Extracted records Start Marker

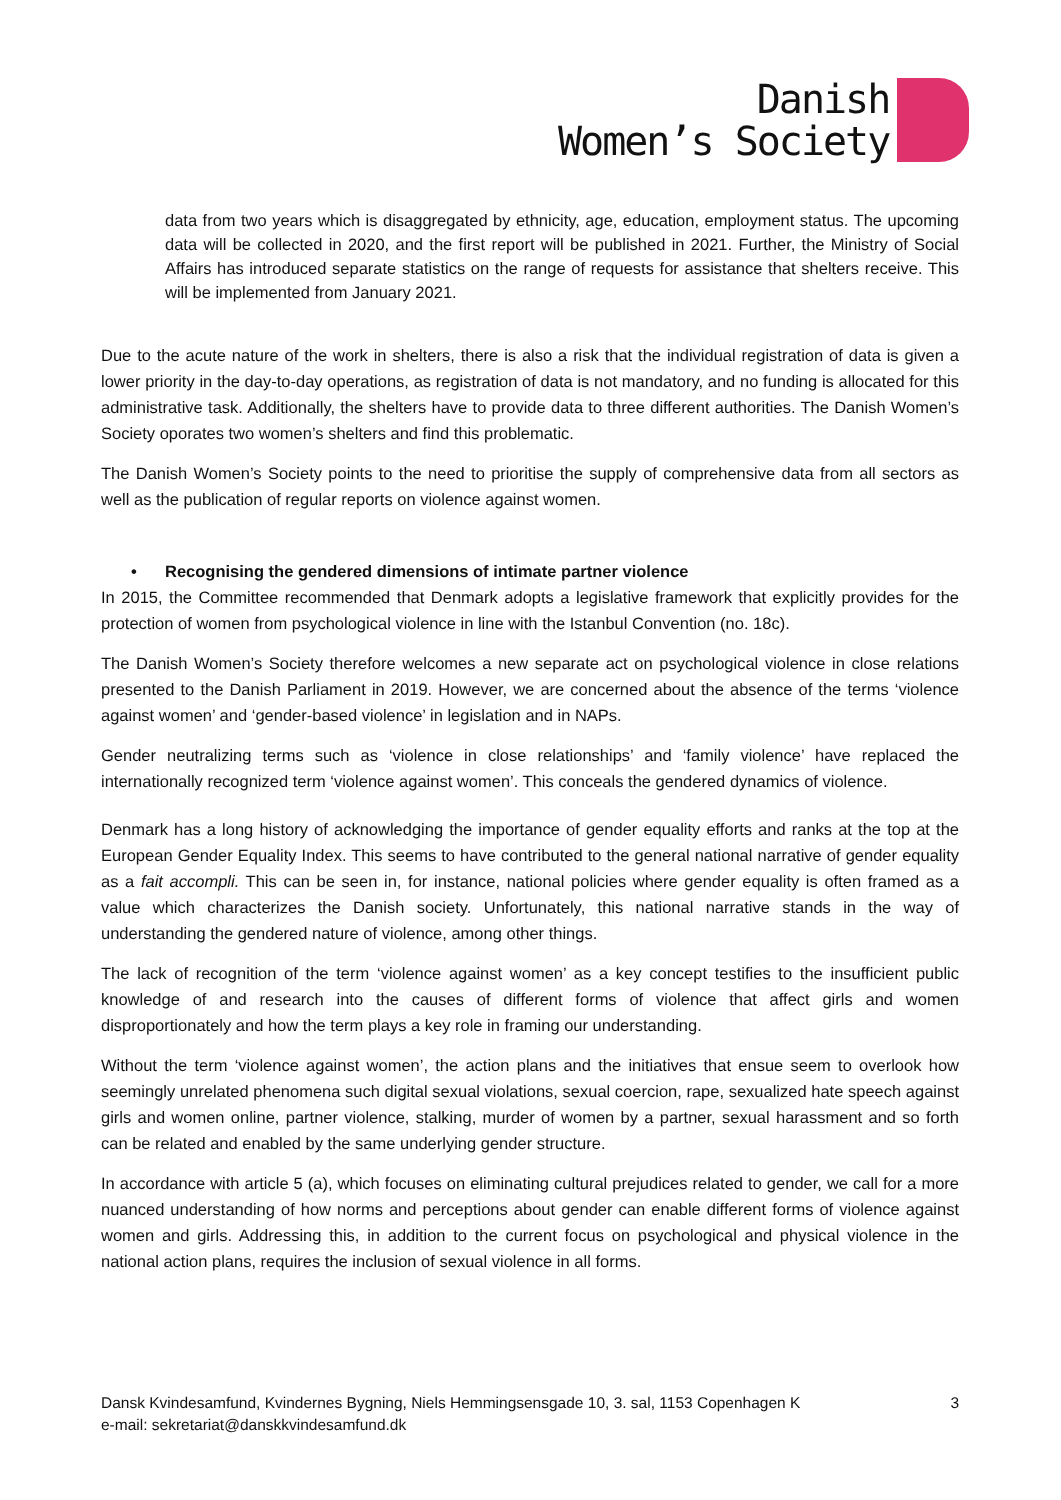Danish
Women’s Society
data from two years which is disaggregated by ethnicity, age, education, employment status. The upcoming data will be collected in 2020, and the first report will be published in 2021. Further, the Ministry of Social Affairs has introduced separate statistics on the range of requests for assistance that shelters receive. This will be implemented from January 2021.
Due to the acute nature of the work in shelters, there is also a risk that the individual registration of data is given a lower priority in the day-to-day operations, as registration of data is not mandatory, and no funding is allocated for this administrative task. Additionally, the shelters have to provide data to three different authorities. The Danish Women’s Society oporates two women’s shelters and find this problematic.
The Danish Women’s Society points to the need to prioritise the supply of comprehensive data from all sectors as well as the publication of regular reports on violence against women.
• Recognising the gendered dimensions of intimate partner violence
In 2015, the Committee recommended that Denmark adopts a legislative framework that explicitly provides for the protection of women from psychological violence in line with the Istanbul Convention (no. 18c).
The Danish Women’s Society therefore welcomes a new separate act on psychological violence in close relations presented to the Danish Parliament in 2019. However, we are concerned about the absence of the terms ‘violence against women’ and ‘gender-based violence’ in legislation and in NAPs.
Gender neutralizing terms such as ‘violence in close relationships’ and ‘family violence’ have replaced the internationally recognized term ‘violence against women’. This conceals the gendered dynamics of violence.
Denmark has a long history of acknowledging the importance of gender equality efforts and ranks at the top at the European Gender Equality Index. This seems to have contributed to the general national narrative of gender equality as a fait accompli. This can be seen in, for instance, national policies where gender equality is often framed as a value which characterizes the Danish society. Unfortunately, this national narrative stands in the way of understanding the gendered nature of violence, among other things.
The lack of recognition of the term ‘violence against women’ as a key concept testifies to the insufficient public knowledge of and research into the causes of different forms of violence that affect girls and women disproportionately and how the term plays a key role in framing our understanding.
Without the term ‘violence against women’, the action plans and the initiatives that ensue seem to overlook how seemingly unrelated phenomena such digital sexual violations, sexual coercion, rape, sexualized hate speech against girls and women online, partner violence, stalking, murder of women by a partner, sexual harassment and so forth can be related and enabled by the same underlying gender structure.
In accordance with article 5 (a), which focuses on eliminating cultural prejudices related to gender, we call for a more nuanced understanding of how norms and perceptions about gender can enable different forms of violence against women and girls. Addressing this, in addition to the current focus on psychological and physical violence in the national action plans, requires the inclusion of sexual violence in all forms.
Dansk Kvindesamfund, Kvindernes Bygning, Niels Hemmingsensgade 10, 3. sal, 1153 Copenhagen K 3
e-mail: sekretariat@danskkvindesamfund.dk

Extracted records End Marker
Extracted records Start Marker

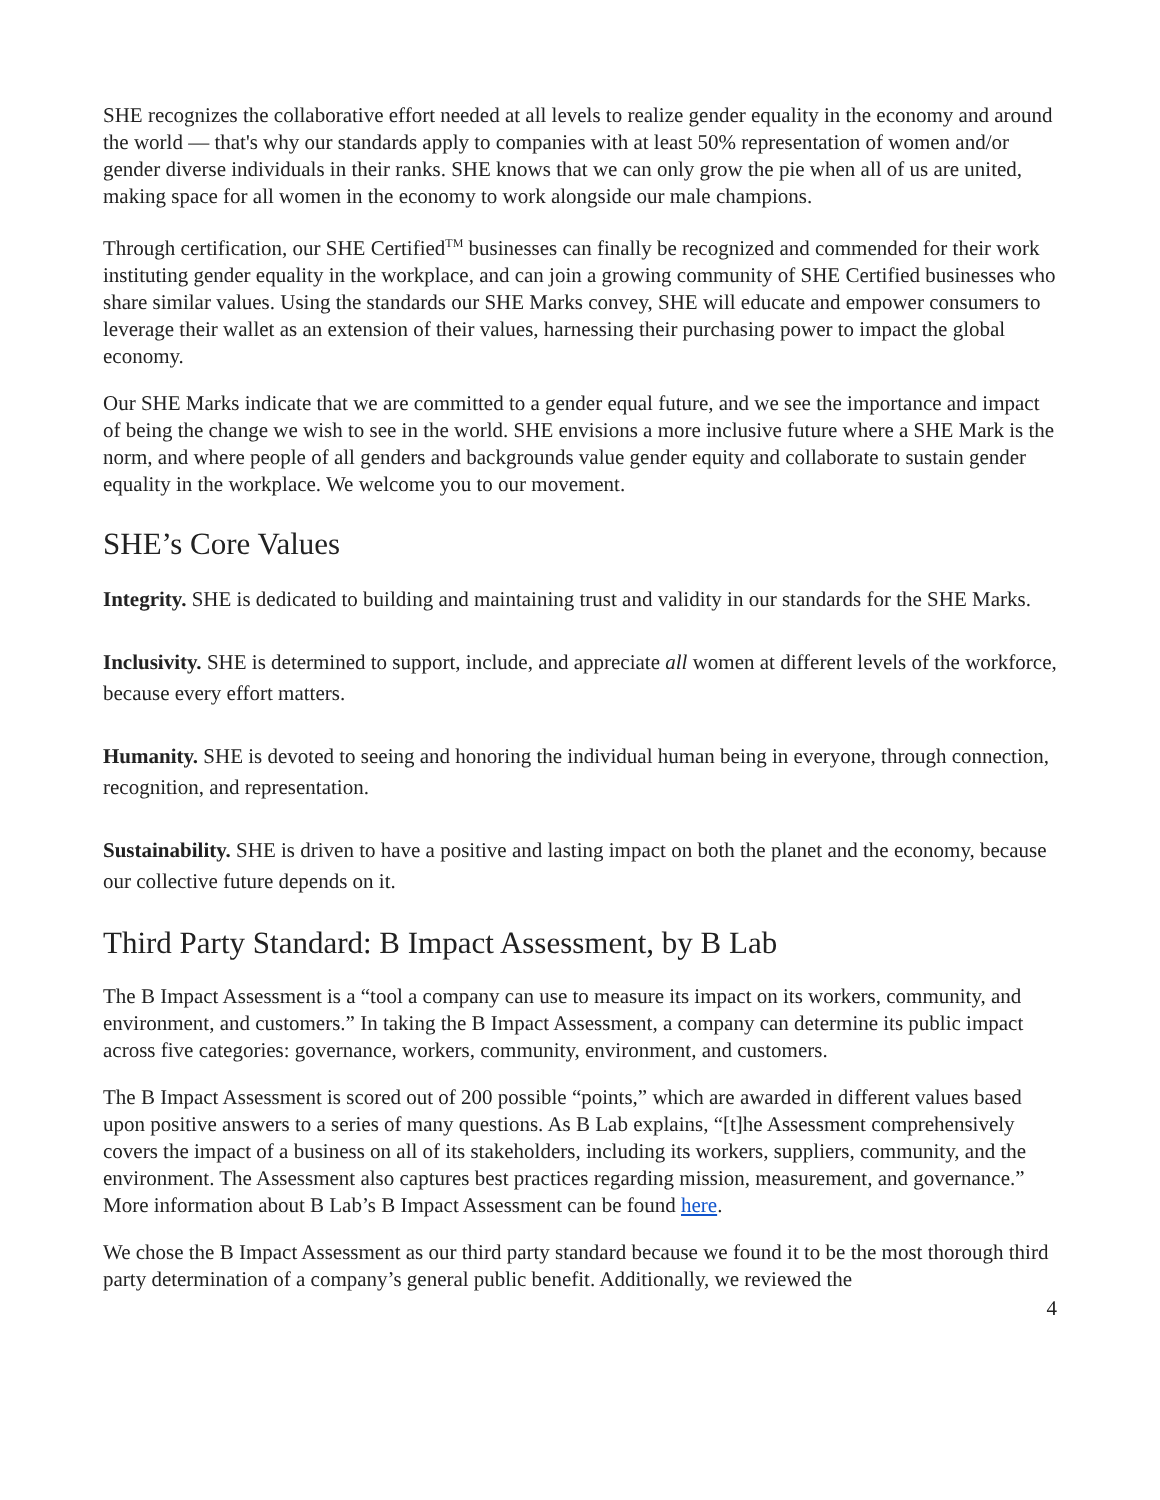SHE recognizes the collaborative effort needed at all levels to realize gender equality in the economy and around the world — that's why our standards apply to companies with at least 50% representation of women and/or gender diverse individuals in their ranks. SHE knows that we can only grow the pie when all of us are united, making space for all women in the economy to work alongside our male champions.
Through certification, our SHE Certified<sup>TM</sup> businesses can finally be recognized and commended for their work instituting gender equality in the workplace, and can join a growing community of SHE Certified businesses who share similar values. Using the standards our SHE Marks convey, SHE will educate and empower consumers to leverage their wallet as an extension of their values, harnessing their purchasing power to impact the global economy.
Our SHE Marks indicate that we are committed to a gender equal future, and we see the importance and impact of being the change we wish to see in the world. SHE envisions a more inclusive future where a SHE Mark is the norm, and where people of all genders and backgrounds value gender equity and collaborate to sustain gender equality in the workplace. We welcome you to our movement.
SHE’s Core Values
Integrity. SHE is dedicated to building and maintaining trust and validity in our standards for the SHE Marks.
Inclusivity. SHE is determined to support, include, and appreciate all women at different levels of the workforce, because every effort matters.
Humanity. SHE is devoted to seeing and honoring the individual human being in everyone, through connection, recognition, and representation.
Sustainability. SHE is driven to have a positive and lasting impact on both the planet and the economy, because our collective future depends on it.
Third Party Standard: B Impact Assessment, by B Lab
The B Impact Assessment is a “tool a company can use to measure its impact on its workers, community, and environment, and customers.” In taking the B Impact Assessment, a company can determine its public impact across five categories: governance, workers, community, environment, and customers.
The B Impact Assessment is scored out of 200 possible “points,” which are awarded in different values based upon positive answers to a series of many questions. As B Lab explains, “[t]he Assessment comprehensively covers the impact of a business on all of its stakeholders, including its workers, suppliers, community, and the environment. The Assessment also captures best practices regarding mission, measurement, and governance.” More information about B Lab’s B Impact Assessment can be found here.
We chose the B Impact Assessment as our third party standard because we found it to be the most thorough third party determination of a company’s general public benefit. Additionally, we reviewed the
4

Extracted records End Marker

## Aim of the task
When the string "because" occurs in a line of the material, that line belongs in the answer.

## Answer to this exercise
Inclusivity. SHE is determined to support, include, and appreciate all women at different levels of the workforce, because every effort matters.
Sustainability. SHE is driven to have a positive and lasting impact on both the planet and the economy, because our collective future depends on it.
We chose the B Impact Assessment as our third party standard because we found it to be the most thorough third party determination of a company’s general public benefit. Additionally, we reviewed the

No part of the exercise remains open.